[EXCERPTED DATA Boundary: Start]
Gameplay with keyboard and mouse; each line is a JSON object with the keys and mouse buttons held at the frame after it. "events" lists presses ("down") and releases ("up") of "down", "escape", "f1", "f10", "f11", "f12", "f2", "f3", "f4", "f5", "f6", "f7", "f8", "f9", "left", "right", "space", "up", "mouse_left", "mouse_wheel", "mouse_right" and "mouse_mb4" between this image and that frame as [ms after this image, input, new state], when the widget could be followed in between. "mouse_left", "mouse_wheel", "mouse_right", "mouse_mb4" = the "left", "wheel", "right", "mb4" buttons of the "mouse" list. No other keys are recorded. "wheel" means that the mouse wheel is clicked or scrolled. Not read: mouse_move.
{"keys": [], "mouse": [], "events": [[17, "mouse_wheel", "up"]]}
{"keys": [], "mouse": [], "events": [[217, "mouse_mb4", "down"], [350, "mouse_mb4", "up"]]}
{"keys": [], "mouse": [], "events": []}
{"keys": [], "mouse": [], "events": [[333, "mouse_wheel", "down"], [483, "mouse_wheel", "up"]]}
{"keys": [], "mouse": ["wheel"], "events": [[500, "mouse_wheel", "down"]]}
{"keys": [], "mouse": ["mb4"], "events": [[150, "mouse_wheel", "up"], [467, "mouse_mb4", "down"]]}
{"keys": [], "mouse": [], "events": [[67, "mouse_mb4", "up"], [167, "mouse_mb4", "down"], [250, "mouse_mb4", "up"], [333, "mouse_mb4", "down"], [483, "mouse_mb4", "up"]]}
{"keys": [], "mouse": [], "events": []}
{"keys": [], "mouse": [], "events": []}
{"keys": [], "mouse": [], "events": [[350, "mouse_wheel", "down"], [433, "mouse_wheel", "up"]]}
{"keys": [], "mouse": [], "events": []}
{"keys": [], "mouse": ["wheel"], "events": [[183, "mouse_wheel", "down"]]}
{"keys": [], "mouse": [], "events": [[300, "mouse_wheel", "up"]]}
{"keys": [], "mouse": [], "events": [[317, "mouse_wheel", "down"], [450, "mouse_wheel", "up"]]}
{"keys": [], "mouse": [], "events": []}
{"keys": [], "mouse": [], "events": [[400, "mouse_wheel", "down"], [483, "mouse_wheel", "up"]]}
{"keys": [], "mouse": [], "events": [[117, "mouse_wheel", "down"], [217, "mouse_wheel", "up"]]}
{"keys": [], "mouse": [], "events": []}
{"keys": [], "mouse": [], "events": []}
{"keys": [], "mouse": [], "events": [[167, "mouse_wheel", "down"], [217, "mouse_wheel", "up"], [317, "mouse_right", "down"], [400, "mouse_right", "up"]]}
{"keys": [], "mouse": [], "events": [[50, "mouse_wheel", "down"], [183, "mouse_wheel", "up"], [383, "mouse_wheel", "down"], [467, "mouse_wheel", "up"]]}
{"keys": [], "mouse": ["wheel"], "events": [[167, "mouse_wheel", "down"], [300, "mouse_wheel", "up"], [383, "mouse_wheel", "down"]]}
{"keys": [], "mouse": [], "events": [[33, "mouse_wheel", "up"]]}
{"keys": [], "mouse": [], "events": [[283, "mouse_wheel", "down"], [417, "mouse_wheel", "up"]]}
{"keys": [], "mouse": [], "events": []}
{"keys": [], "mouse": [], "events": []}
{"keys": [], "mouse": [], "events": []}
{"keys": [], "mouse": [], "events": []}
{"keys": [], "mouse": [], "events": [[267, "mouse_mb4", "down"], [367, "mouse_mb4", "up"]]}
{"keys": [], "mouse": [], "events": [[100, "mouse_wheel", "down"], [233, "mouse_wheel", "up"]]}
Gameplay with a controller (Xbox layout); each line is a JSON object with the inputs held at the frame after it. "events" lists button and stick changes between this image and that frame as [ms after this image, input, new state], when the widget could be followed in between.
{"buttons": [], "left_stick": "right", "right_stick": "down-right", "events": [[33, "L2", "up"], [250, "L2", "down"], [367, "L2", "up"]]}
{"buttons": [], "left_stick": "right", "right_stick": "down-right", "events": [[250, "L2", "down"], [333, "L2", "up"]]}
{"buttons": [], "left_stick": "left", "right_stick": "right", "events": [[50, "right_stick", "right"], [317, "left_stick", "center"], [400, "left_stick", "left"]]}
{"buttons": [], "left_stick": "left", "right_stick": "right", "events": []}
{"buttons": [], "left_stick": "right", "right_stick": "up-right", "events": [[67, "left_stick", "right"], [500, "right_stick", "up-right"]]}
[EXCERPTED DATA Boundary: End]
# [EXERCISE BRIEF]
Where a line of the records above holds the word "could", copy that line.

# [SOLUTION TO THIS EXERCISE]
Gameplay with keyboard and mouse; each line is a JSON object with the keys and mouse buttons held at the frame after it. "events" lists presses ("down") and releases ("up") of "down", "escape", "f1", "f10", "f11", "f12", "f2", "f3", "f4", "f5", "f6", "f7", "f8", "f9", "left", "right", "space", "up", "mouse_left", "mouse_wheel", "mouse_right" and "mouse_mb4" between this image and that frame as [ms after this image, input, new state], when the widget could be followed in between. "mouse_left", "mouse_wheel", "mouse_right", "mouse_mb4" = the "left", "wheel", "right", "mb4" buttons of the "mouse" list. No other keys are recorded. "wheel" means that the mouse wheel is clicked or scrolled. Not read: mouse_move.
Gameplay with a controller (Xbox layout); each line is a JSON object with the inputs held at the frame after it. "events" lists button and stick changes between this image and that frame as [ms after this image, input, new state], when the widget could be followed in between.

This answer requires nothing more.